Element placement data
※

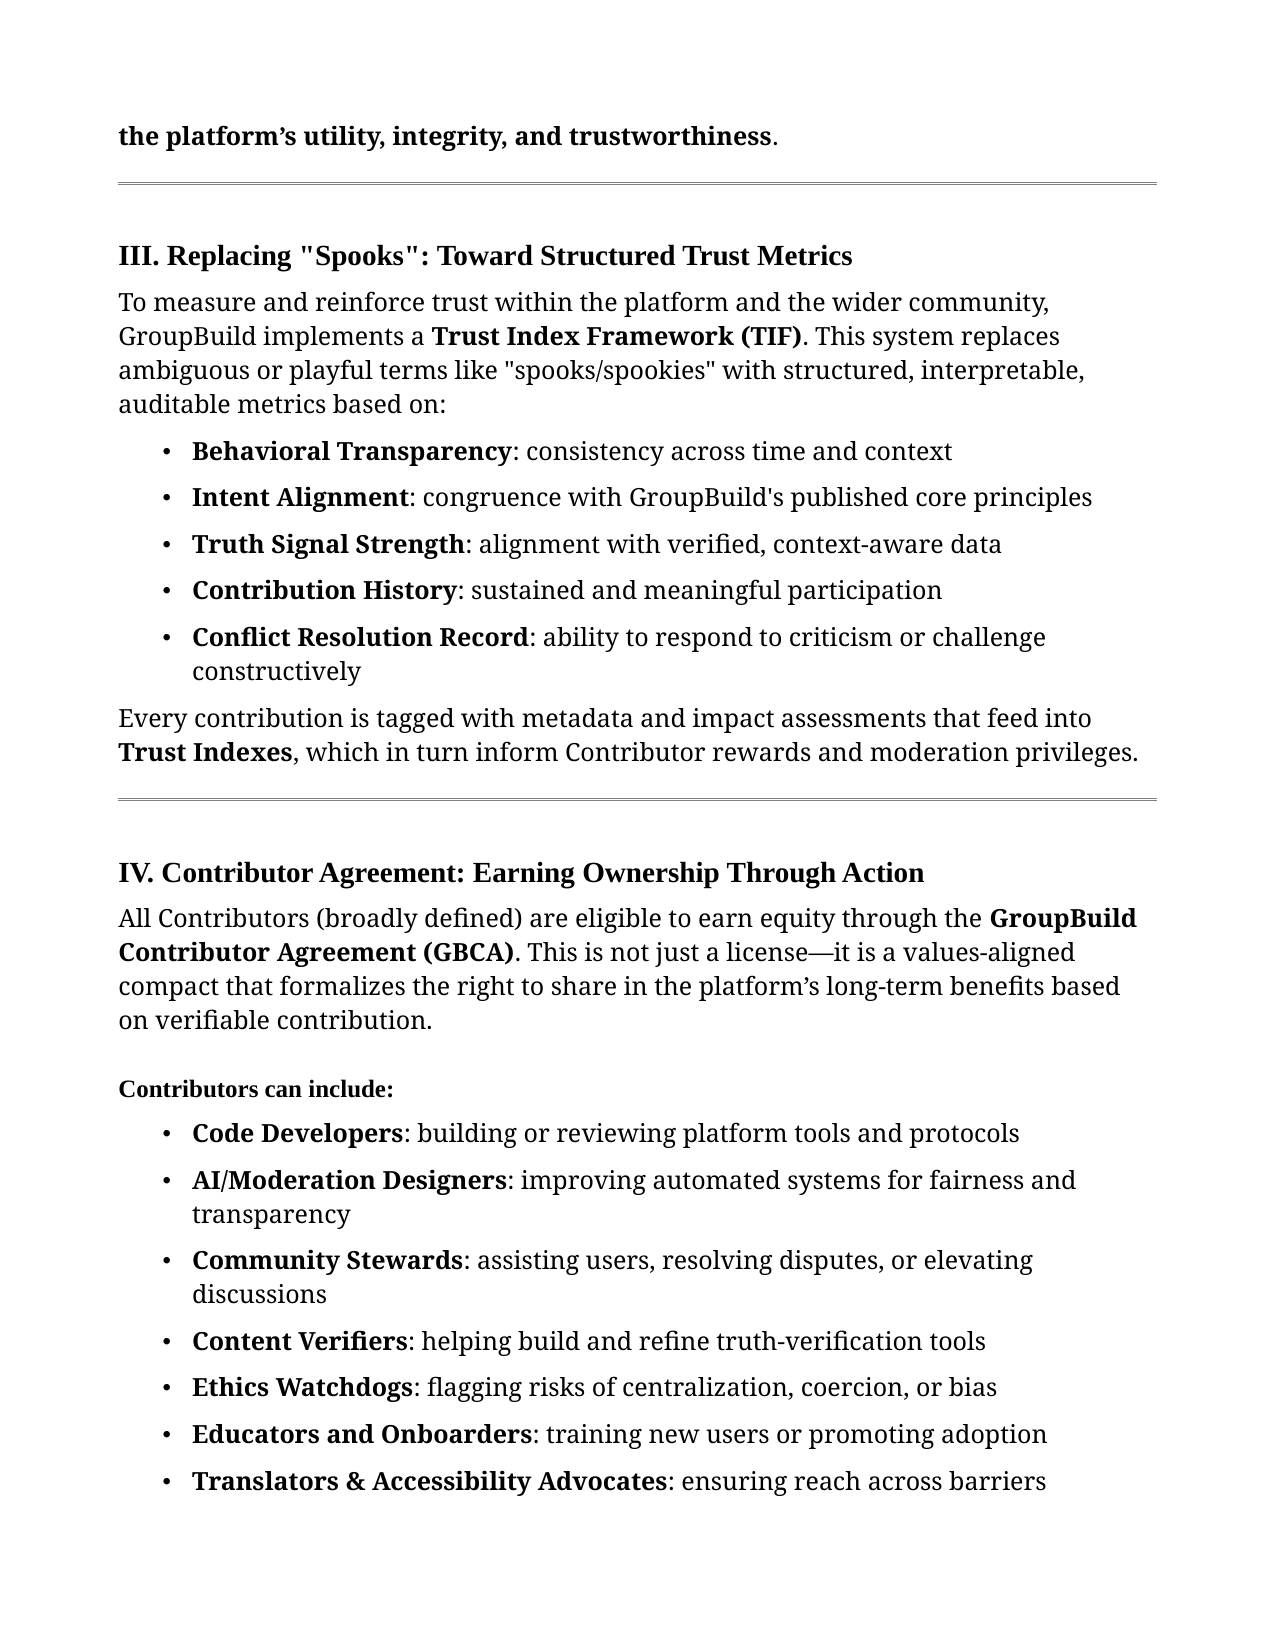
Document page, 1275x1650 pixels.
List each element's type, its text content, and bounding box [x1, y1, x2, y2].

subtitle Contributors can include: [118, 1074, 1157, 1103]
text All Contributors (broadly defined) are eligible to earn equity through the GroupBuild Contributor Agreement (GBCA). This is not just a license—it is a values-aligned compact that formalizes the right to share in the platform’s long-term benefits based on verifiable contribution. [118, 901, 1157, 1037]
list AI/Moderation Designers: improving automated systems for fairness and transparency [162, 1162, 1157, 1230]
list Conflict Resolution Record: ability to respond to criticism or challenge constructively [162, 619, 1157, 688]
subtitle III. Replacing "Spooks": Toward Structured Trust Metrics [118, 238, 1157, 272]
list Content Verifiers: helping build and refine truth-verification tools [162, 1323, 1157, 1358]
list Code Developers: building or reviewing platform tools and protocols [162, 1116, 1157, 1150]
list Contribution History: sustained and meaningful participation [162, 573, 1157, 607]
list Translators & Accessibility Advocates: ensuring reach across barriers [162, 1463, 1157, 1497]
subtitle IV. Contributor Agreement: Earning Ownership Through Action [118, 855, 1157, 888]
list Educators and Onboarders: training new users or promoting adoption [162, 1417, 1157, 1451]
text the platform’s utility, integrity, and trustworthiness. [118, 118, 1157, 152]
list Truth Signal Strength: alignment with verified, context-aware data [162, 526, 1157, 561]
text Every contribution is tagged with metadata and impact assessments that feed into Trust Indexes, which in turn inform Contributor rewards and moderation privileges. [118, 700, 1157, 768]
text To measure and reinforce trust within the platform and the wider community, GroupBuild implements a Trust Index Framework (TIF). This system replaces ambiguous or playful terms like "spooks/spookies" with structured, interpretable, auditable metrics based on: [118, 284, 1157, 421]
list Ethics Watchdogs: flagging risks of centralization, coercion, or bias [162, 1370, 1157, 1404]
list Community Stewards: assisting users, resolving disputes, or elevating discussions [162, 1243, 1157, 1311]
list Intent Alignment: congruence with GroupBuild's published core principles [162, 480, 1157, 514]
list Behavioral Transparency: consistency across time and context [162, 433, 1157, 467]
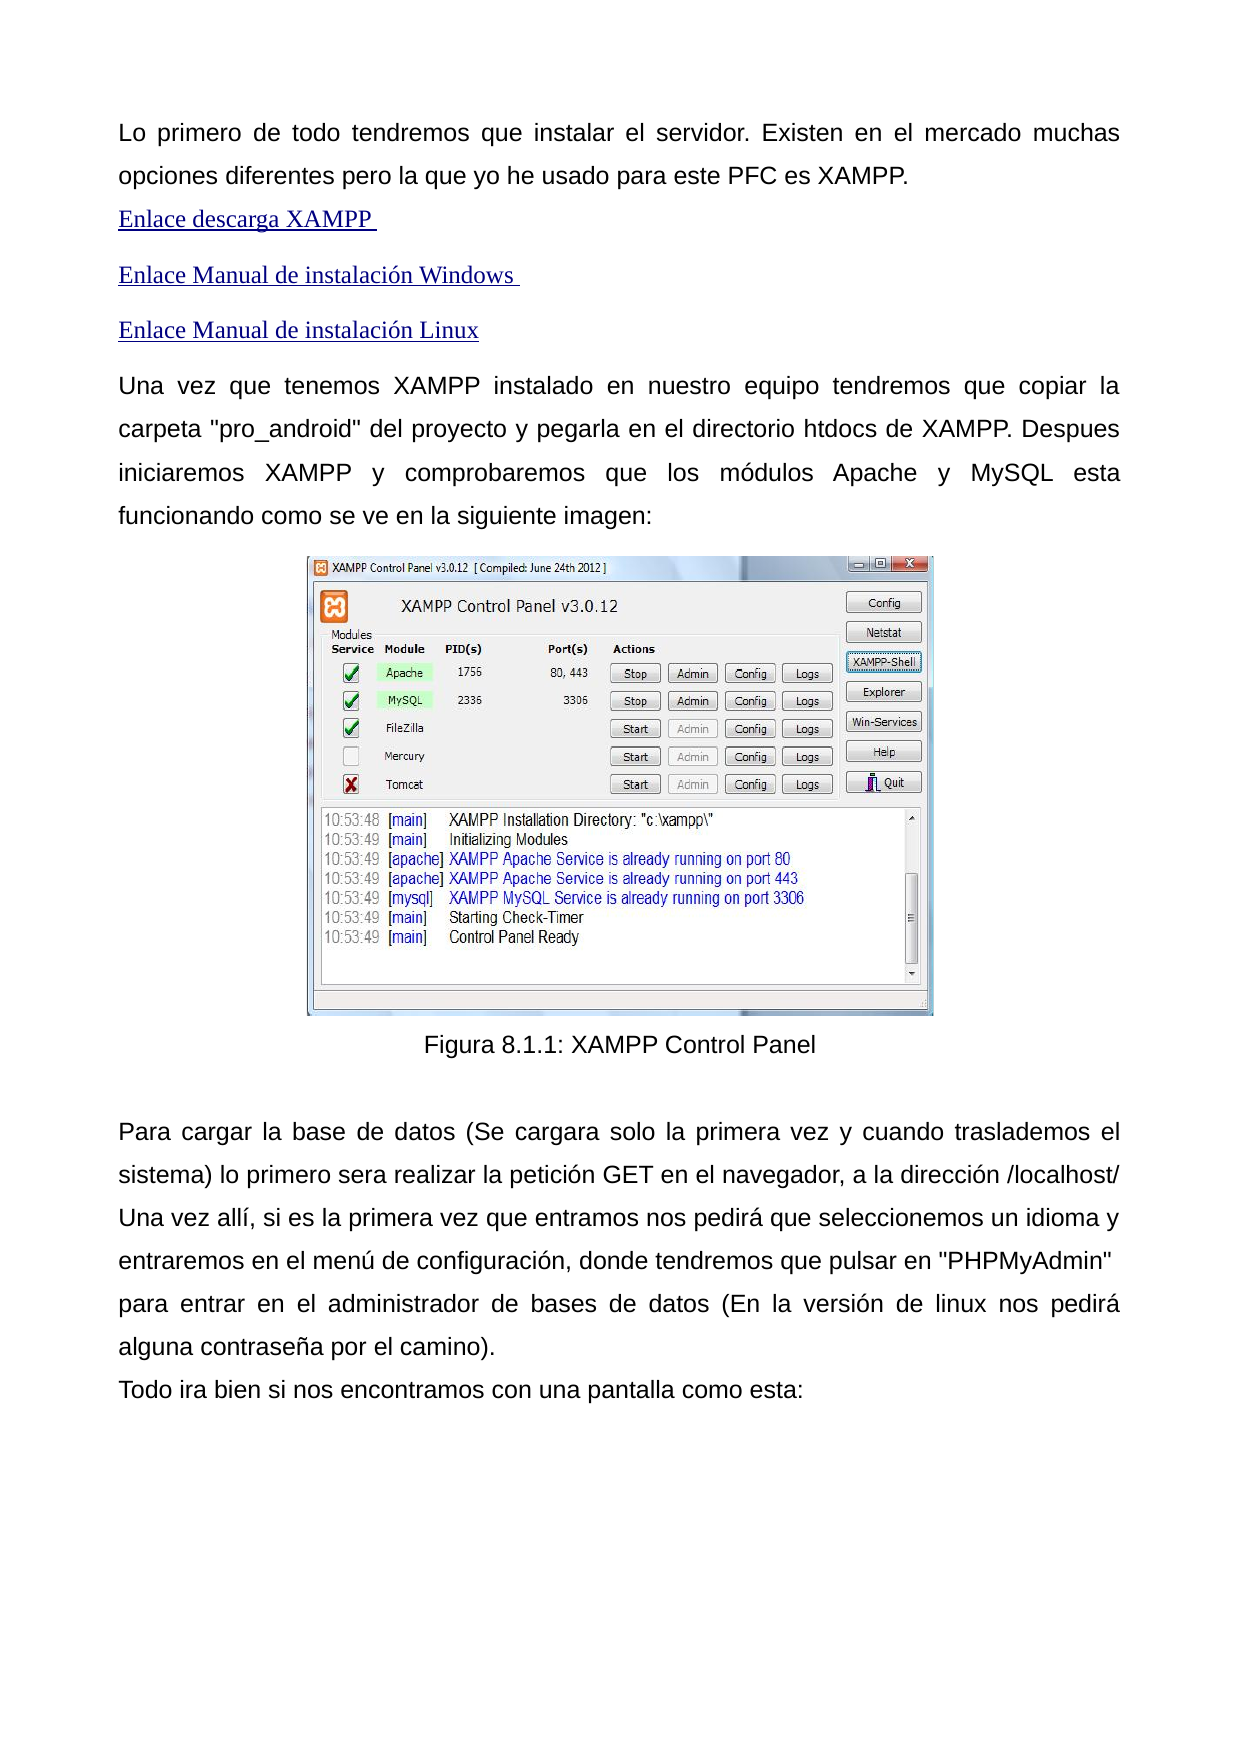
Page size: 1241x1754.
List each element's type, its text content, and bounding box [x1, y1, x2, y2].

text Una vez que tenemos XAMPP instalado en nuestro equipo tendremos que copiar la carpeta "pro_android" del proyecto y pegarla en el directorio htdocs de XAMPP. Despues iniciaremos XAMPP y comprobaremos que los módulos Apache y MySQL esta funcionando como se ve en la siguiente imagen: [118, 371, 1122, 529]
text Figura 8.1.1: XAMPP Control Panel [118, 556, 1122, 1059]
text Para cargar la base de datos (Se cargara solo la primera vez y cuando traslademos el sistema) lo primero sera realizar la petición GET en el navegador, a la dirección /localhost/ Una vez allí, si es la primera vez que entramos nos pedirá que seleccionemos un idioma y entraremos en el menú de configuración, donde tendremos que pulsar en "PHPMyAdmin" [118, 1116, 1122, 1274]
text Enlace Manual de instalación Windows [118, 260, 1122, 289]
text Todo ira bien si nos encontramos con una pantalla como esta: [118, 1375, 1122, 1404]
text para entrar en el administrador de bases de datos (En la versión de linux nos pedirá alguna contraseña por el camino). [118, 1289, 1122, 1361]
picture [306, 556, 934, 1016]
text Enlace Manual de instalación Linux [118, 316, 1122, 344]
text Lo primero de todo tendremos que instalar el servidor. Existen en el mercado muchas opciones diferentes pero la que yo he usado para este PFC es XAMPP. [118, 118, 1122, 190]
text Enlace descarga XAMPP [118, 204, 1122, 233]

※

● Your task: Arrange the data from the line with "subtitle Contributors can" through the line with "list AI/Moderation Designers: improving" as a Markdown table with columns Row and Data line, leaving out any blank lines.

● Output of the exercise:
| Row | Data line |
|---|---|
| 1 | subtitle Contributors can include: [118, 1074, 1157, 1103] |
| 2 | text All Contributors (broadly defined) are eligible to earn equity through the GroupBuild Contributor Agreement (GBCA). This is not just a license—it is a values-aligned compact that formalizes the right to share in the platform’s long-term benefits based on verifiable contribution. [118, 901, 1157, 1037] |
| 3 | list AI/Moderation Designers: improving automated systems for fairness and transparency [162, 1162, 1157, 1230] |